The records:
---
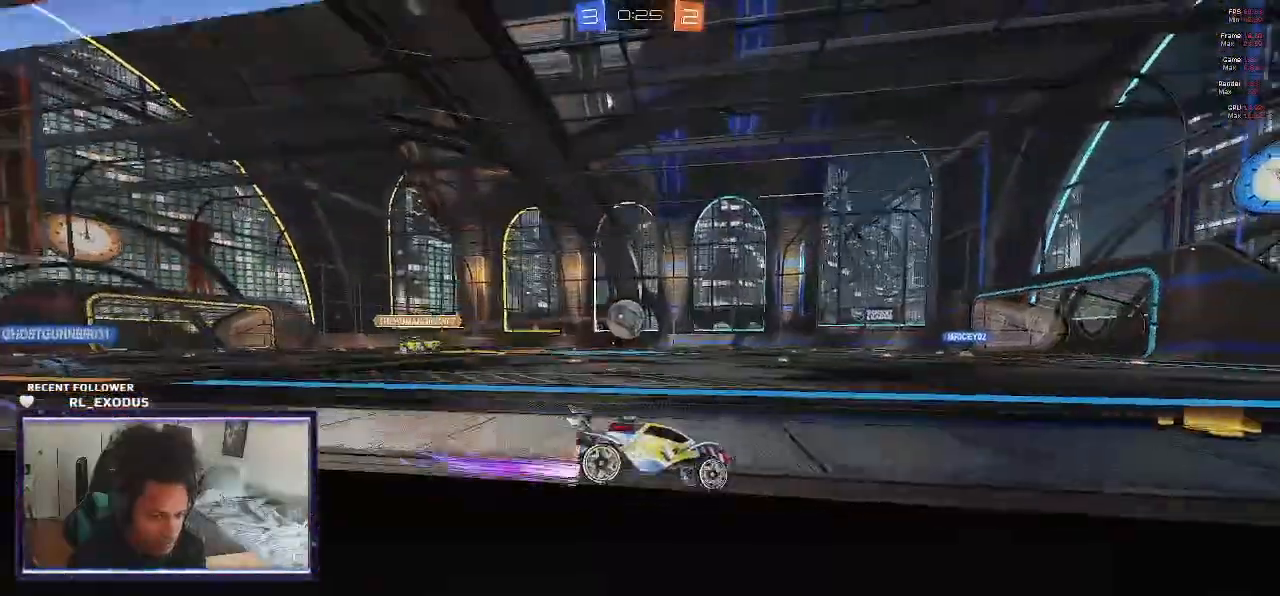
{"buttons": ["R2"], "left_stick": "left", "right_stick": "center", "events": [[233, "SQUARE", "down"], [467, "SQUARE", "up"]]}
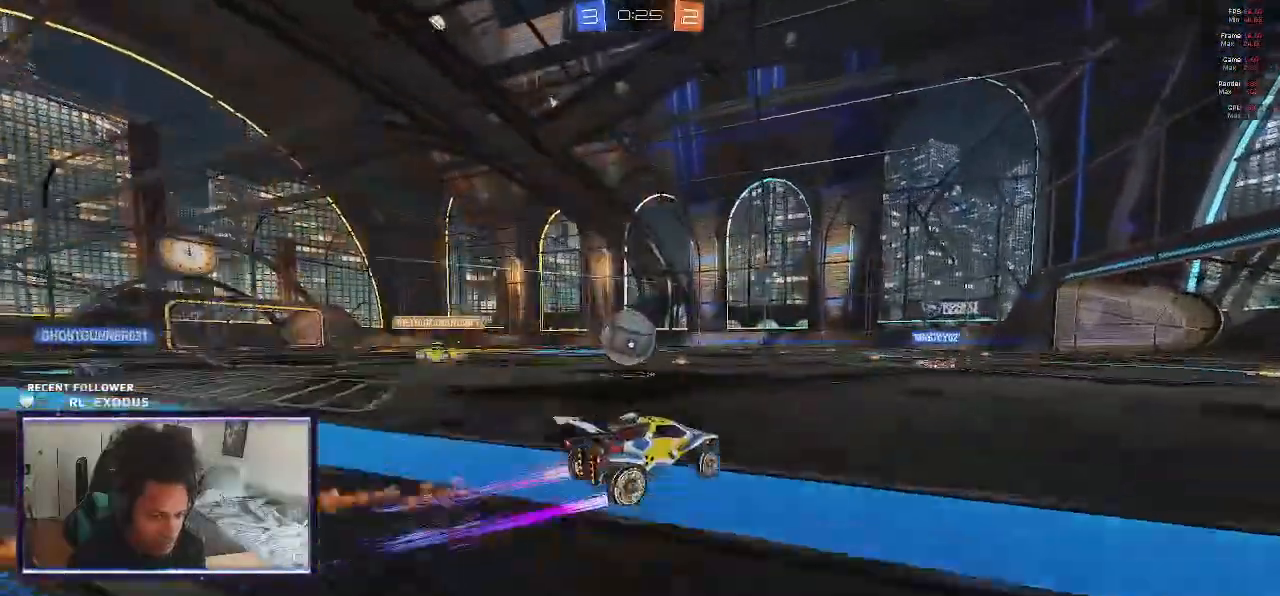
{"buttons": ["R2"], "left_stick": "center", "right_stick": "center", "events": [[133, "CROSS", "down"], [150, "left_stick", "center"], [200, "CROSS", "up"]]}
---
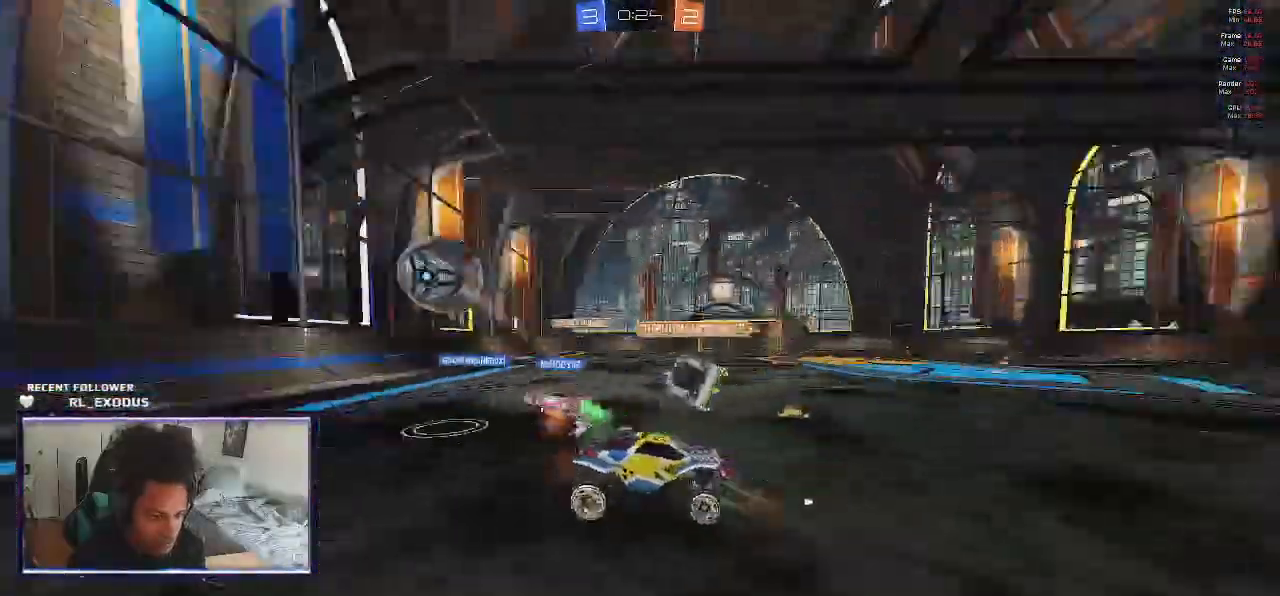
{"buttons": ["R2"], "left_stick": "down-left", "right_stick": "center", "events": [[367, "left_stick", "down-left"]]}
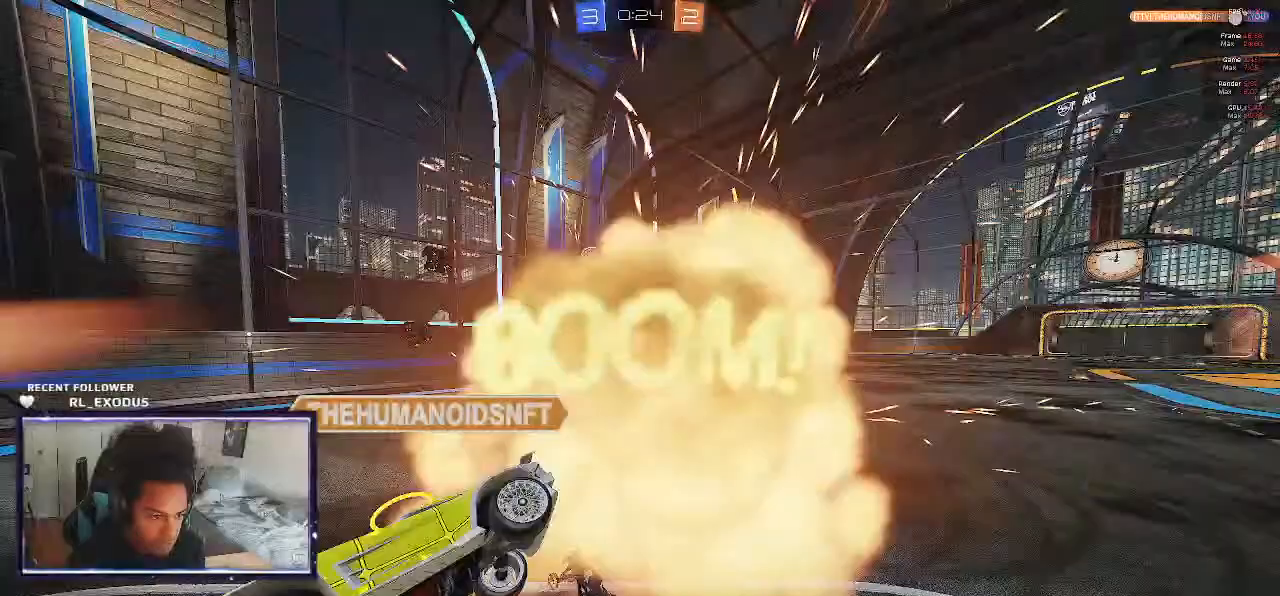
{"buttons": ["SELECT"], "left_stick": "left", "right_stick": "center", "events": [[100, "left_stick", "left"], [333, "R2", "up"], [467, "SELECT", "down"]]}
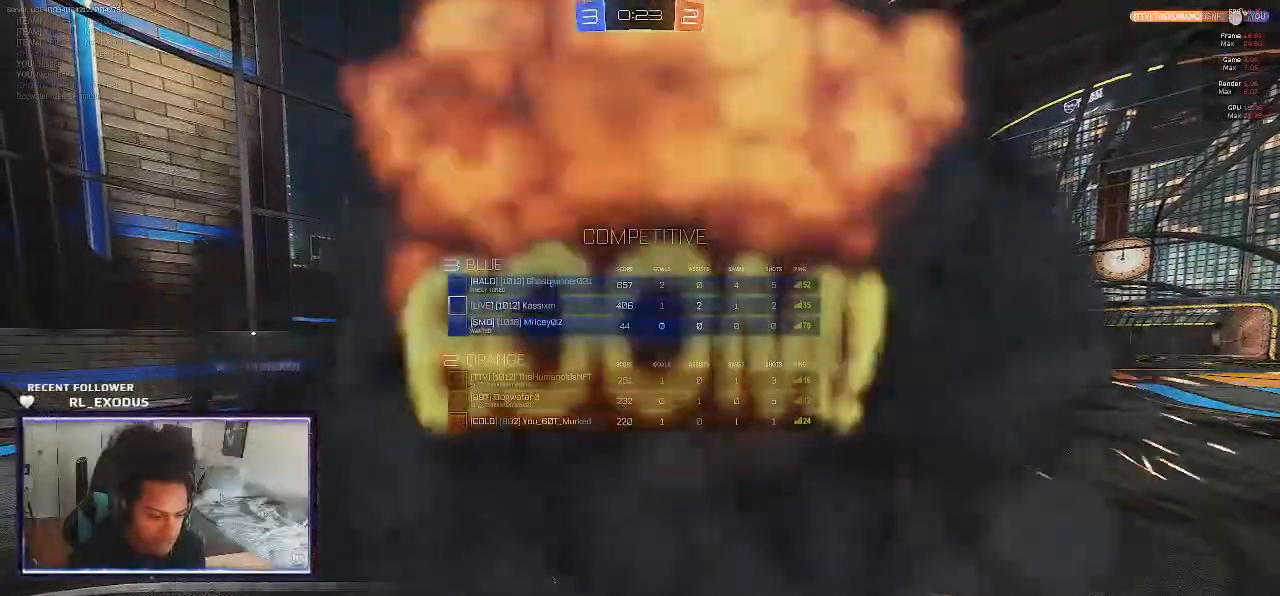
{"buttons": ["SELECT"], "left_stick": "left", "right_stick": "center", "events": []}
---
What needs to be done: Throughout the listing, how many lines contain the string "SELECT"? Give the number on its own.

Written reply: 2